*** Raw data ***
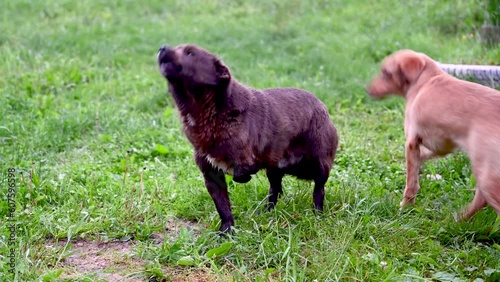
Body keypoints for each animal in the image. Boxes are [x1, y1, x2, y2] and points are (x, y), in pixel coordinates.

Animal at [158, 44, 338, 232]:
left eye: (190, 52)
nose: (162, 47)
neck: (210, 113)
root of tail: (322, 106)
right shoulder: (211, 175)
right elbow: (223, 207)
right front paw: (226, 231)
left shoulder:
*** End of Raw data ***
Exercise directions
Only those lines running from the one containing "right shoulder: (211, 175)" through the last line of the data above are to be copied, exactly, with both ends included.

Expected output
right shoulder: (211, 175)
right elbow: (223, 207)
right front paw: (226, 231)
left shoulder:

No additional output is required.